(Structured page parsing data)
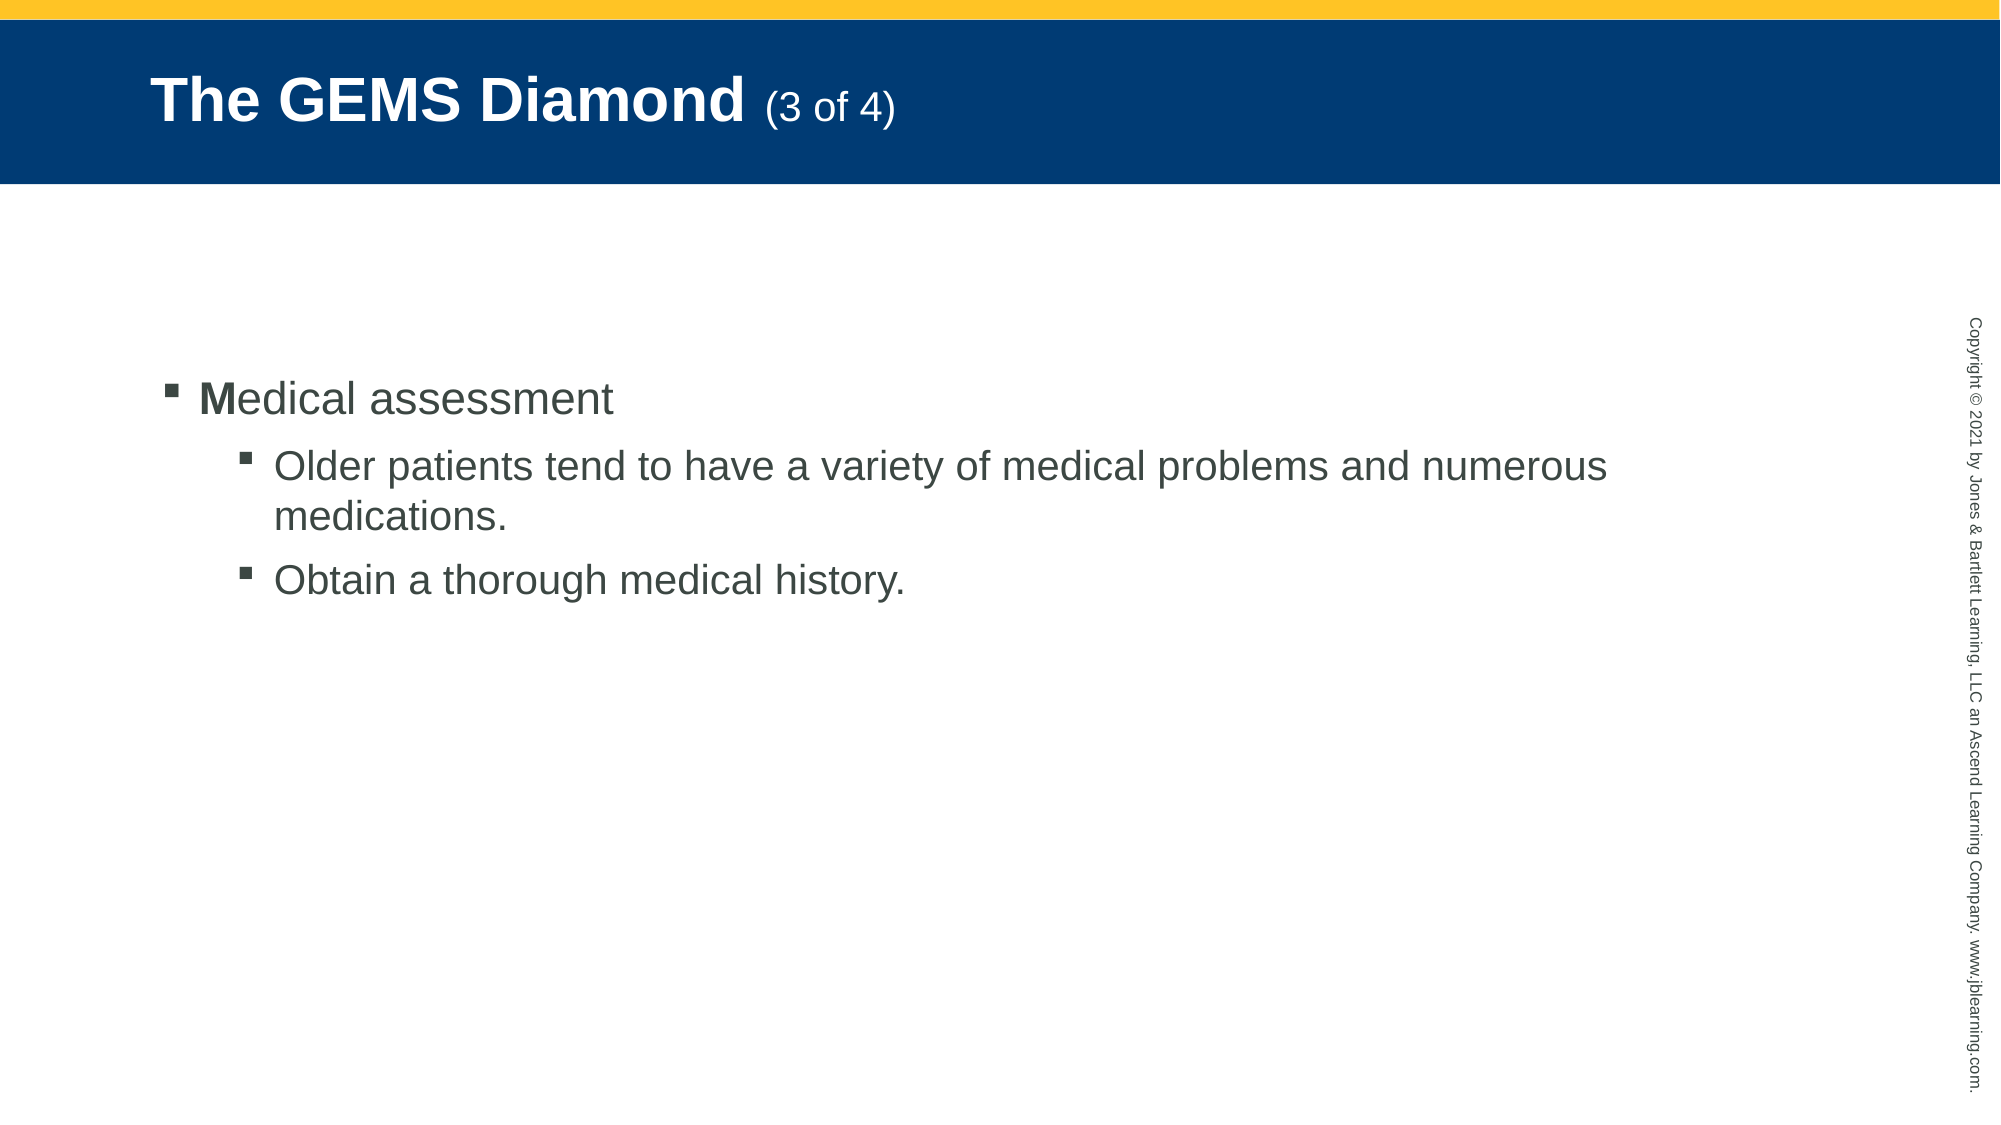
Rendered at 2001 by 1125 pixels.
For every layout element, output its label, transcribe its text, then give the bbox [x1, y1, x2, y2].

title The GEMS Diamond (3 of 4) [0, 19, 2000, 185]
list Medical assessment Older patients tend to have a variety of medical problems and numerous medications. Obtain a thorough medical history. [146, 361, 1859, 1016]
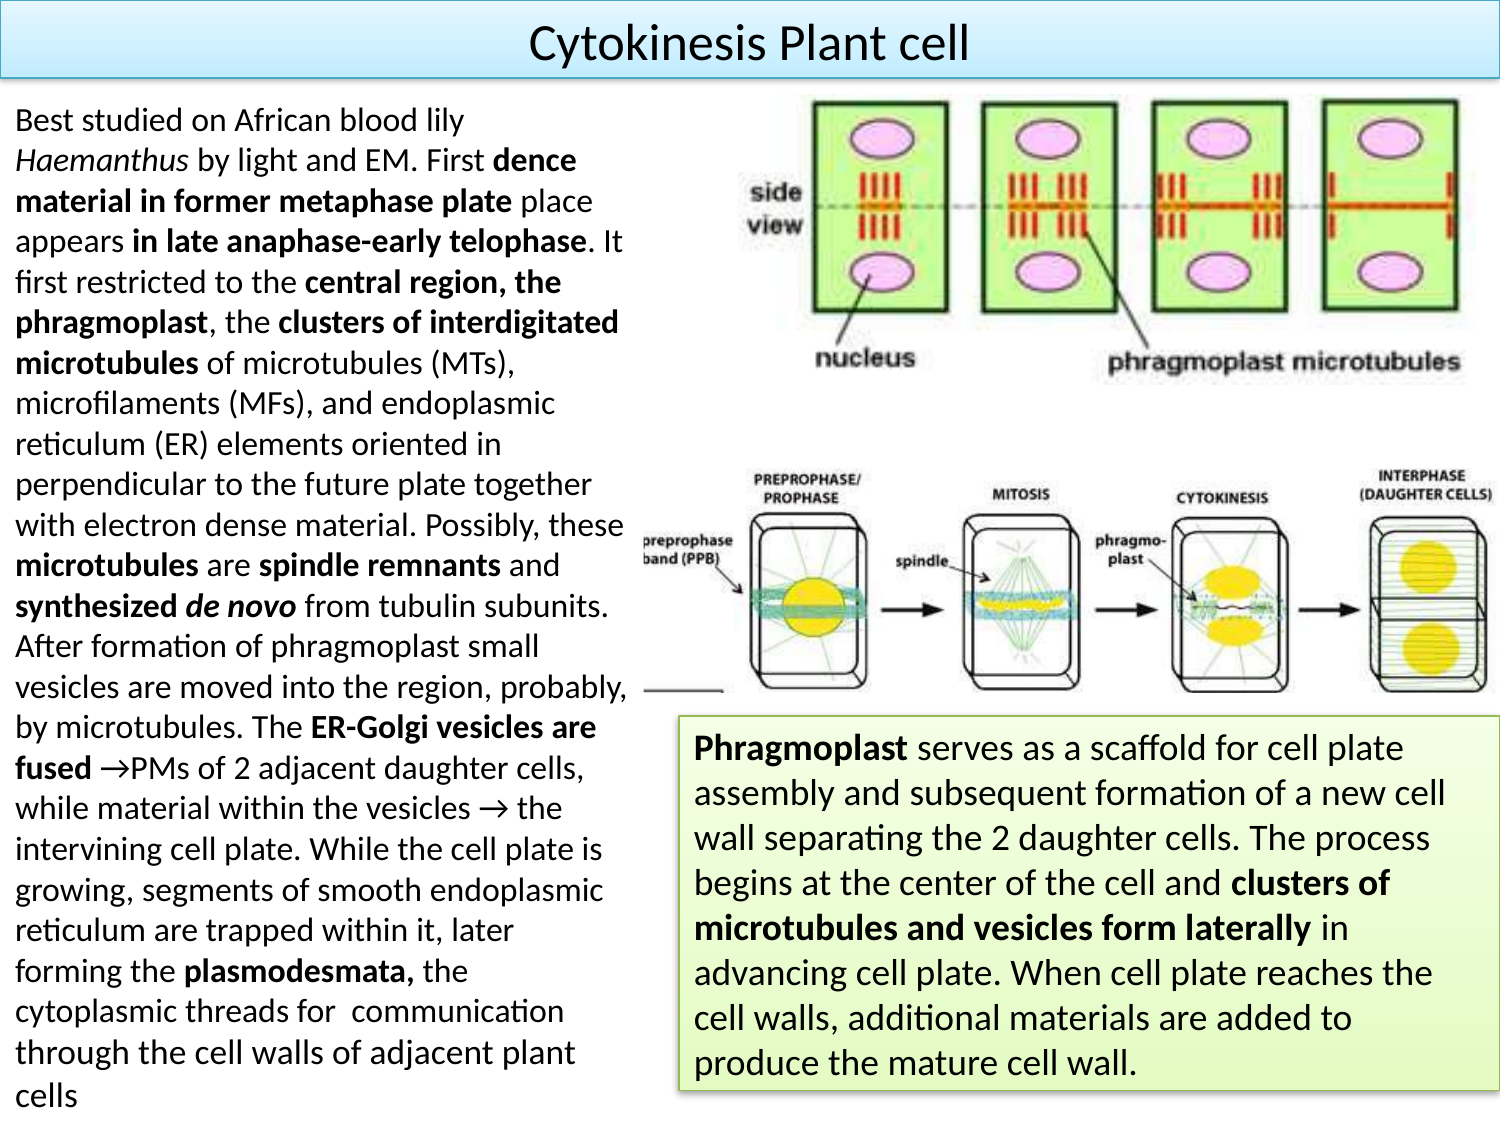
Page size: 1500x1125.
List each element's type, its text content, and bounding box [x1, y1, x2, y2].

title Cytokinesis Plant cell [0, 0, 1500, 79]
text_box Phragmoplast serves as a scaffold for cell plate assembly and subsequent formation of a new cell wall separating the 2 daughter cells. The process begins at the center of the cell and clusters of microtubules and vesicles form laterally in advancing cell plate. When cell plate reaches the cell walls, additional materials are added to produce the mature cell wall. [678, 715, 1500, 1091]
picture [643, 455, 1500, 693]
picture [737, 94, 1476, 385]
list Best studied on African blood lily Haemanthus by light and EM. First dence material in former metaphase plate place appears in late anaphase-early telophase. It first restricted to the central region, the phragmoplast, the clusters of interdigitated microtubules of microtubules (MTs), microfilaments (MFs), and endoplasmic reticulum (ER) elements oriented in perpendicular to the future plate together with electron dense material. Possibly, these microtubules are spindle remnants and synthesized de novo from tubulin subunits. After formation of phragmoplast small vesicles are moved into the region, probably, by microtubules. The ER-Golgi vesicles are fused →PMs of 2 adjacent daughter cells, while material within the vesicles → the intervining cell plate. While the cell plate is growing, segments of smooth endoplasmic reticulum are trapped within it, later forming the plasmodesmata, the cytoplasmic threads for communication through the cell walls of adjacent plant cells [0, 90, 644, 1125]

Goal of the exercise. Transcribe the entries from their first line to the line that holds "Page size: 1500x1125.", both included, and skip every picture.

Expected answer.
Rendered at 2001 by 1125 pixels.
For every layout element, output its label, transcribe its text, then give the bbox [x1, y1, x2, y2].

title The GEMS Diamond (3 of 4) [0, 19, 2000, 185]
list Medical assessment Older patients tend to have a variety of medical problems and numerous medications. Obtain a thorough medical history. [146, 361, 1859, 1016]
Page size: 1500x1125.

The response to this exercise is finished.